**** EXTRAIT DE LA PAGE

L’establishment religieux
Certains dignitaires religieux se sont déclarés nettement favorables au développement d’un armement nucléaire arabo-islamique, s’appuyant sur des versets coraniques qui non seulement autoriseraient, mais recommanderaient leur fabrication. La première personnalité religieuse à s’être exprimée sur la question fut le cheik Tantawi, de l’université Al-Azhar, lors d’une conférence sur l’avenir stratégique du nucléaire hébergée par l’université d’Asyut (octobre 1999), conférence réunissant des chercheurs en physique nucléaire de différents pays arabes. Le cheik Tantawi a expliqué que l’islam « encourage la force, mais la force rationnelle et juste qui défend les opprimés, jusqu’à la défaite totale de l’oppresseur, car la force est l’une des caractéristiques d’Allah et de l’inspiration divine. »
Citant les dernières volontés du Calife Abou Bakr, [1] le cheik Tantawi a déclaré que ce dernier avait instruit le commandant musulman Khaled ibn Al-Walid de répondre par l’épée à l’épée de l’ennemi et par la lance à la lance de l’ennemi. Le cheik Tantawi explique : « Si Abou Bakr avait vécu à notre époque, il aurait ajouté : ‘A la bombe atomique, répliquez par la bombe atomique.’ La force représente l’une des caractéristiques des personnes sages et bienveillantes, conscientes de leurs obligations vis-à-vis de leur Dieu et de leur patrie ; elles y ont recours pour défendre leur foi et leur terre. Cette sunna était connue de tous les ancêtres.

********
**** JEU DE DONNÉES

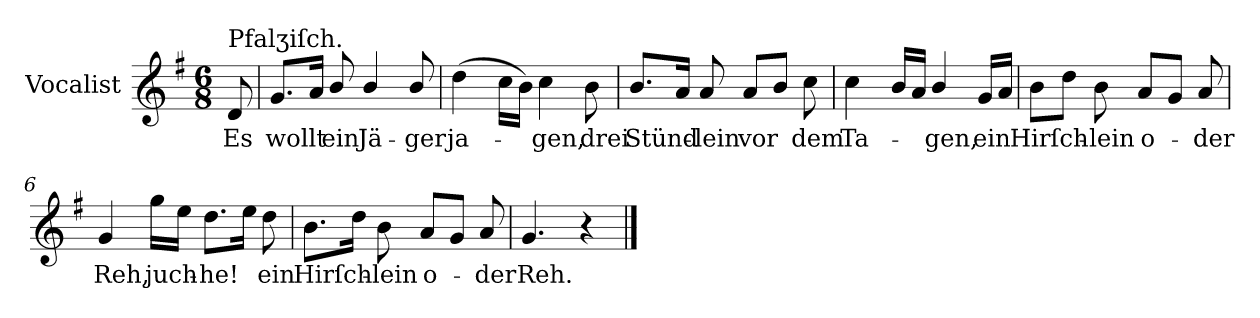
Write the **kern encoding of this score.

**kern	**text
*part1	*part1
*staff1	*staff1
*I"Vocalist	*
*k[f#]	*
*G:	*
*M6/8	*
=	=
!LO:TX:a:t=Pfalʒiſch.	!
8d	Es
=1	=1
8.gL	wollt
16aJk	.
8b/	ein
4b/	Jä-
8b/	-ger
=2	=2
(4dd	ja-
16ccLL	.
16bJJ)	.
4cc	-gen,
8b	drei
=3	=3
8.bL	Stünd-
16aJk	.
8a	-lein
8aL	vor
8bJ	.
8cc	dem
=4	=4
4cc	Ta-
16bLL	.
16aJJ	.
4b/	-gen,
16gLL	ein
16aJJ	.
=5	=5
8bL	Hirſch-
8ddJ	.
8b	-lein
8aL	o-
8gJ	.
8a	-der
=6	=6
4g	Reh,
16ggLL	juch-
16eeJJ	.
8.ddL	-he!
16eeJk	.
8dd	ein
=7	=7
8.bL	Hirſch-
16ddJk	.
8b	-lein
8aL	o-
8gJ	.
8a	-der
=8	=8
4.g	Reh.
4r	.
==	==
*-	*-
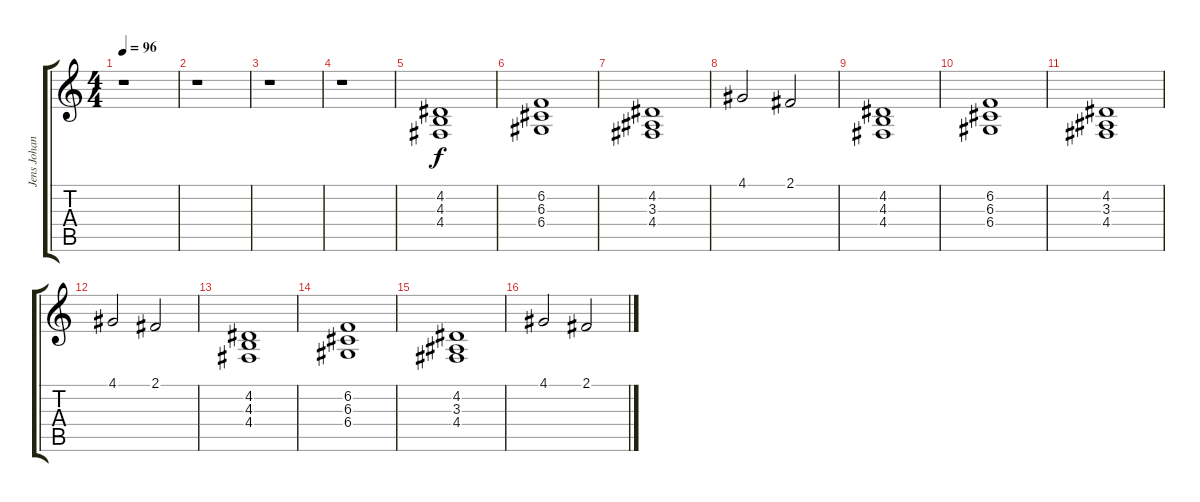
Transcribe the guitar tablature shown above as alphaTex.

\track ("Jens Johansson" "Jens Johan") {instrument choiraahs}
\staff {score tabs}
\tuning (E4 B3 G3 D3 A2 E2) {hide}
\ts (4 4)
\tempo 96
\clef g2
\ks c
r.1{dy f} |
r.1 |
r.1 |
r.1 |
(4.2 4.3 4.4).1{volume 9} |
(6.2 6.3 6.4).1 |
(4.2 3.3 4.4).1 |
4.1.2 2.1.2 |
(4.2 4.3 4.4).1 |
(6.2 6.3 6.4).1 |
(4.2 3.3 4.4).1 |
4.1.2 2.1.2 |
(4.2 4.3 4.4).1 |
(6.2 6.3 6.4).1 |
(4.2 3.3 4.4).1 |
4.1.2 2.1.2
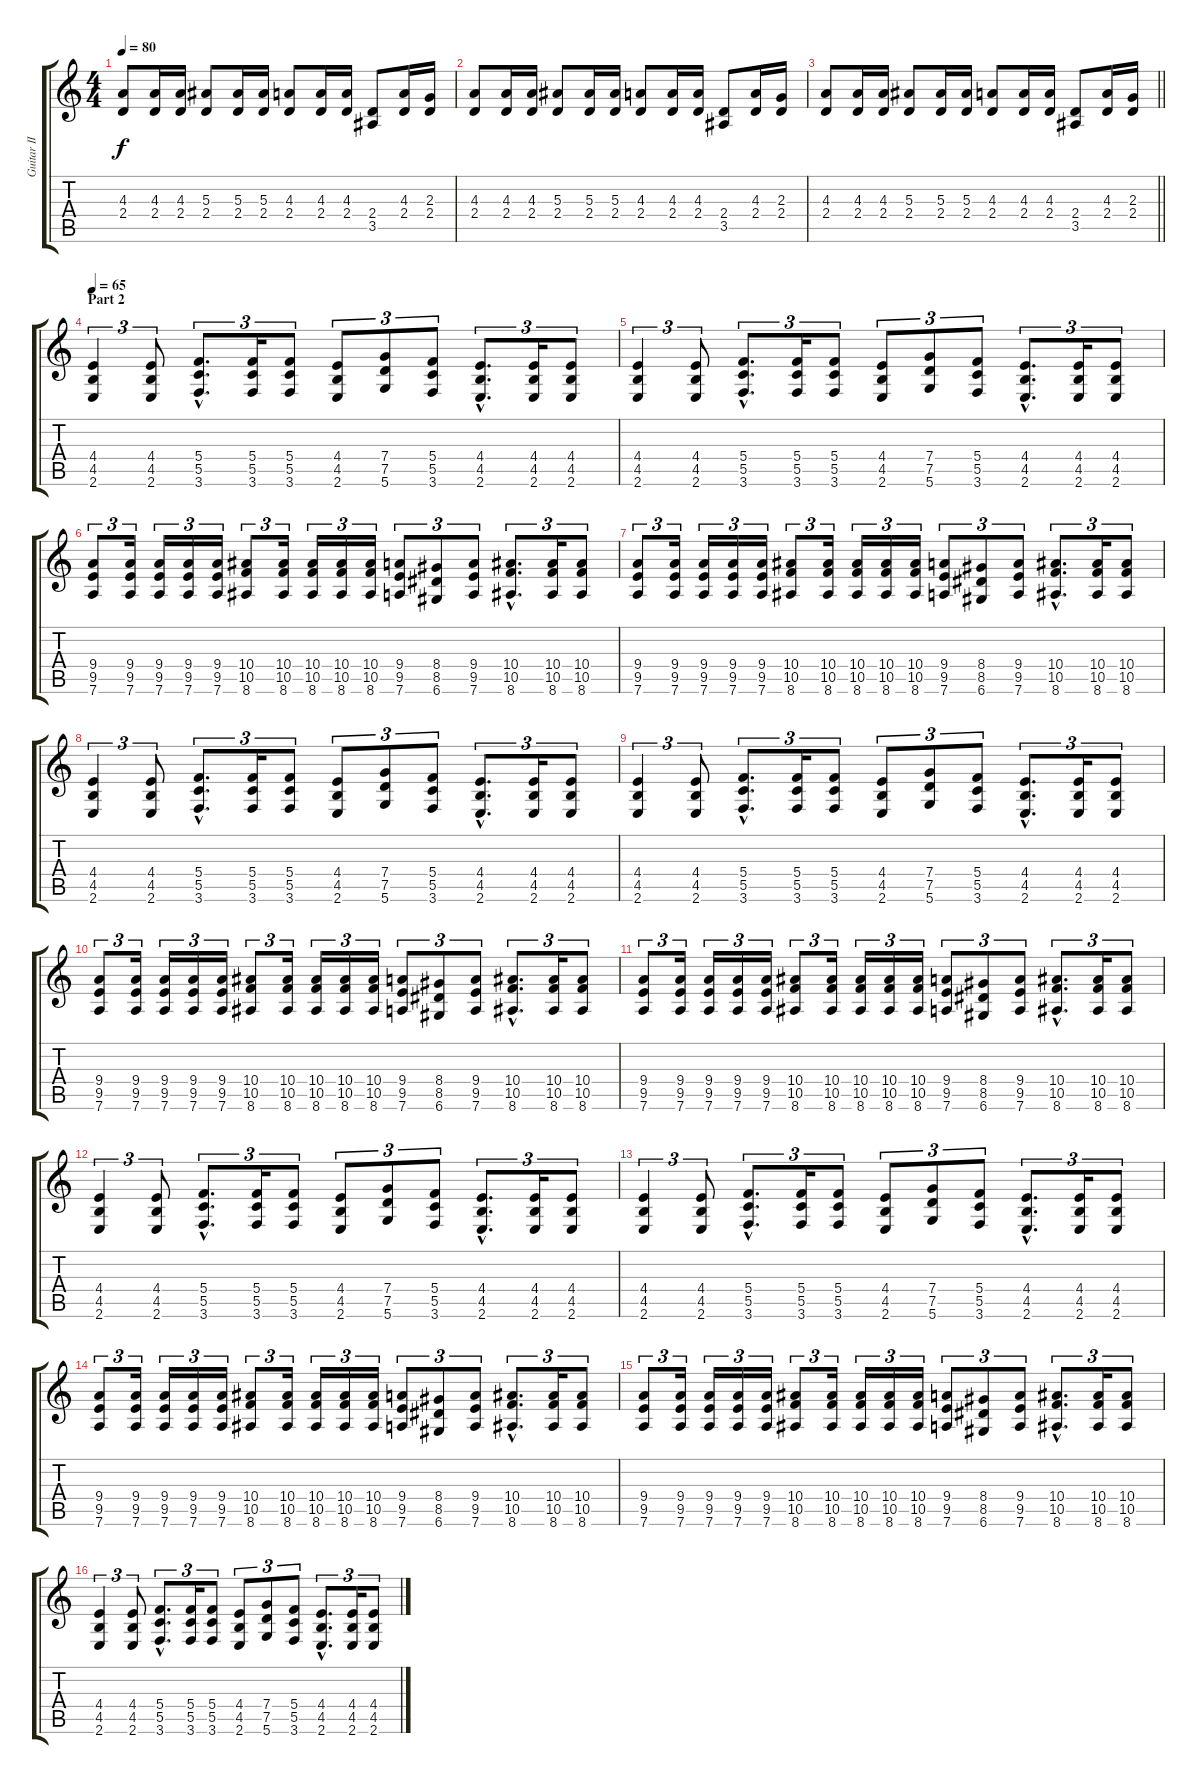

********

CONSIGNE – Relevez tous les hommes que l'extrait de la page désigne par leur nom.

CORRIGÉ –
- le cheik Tantawi
- le Calife Abou Bakr
- Khaled ibn Al-Walid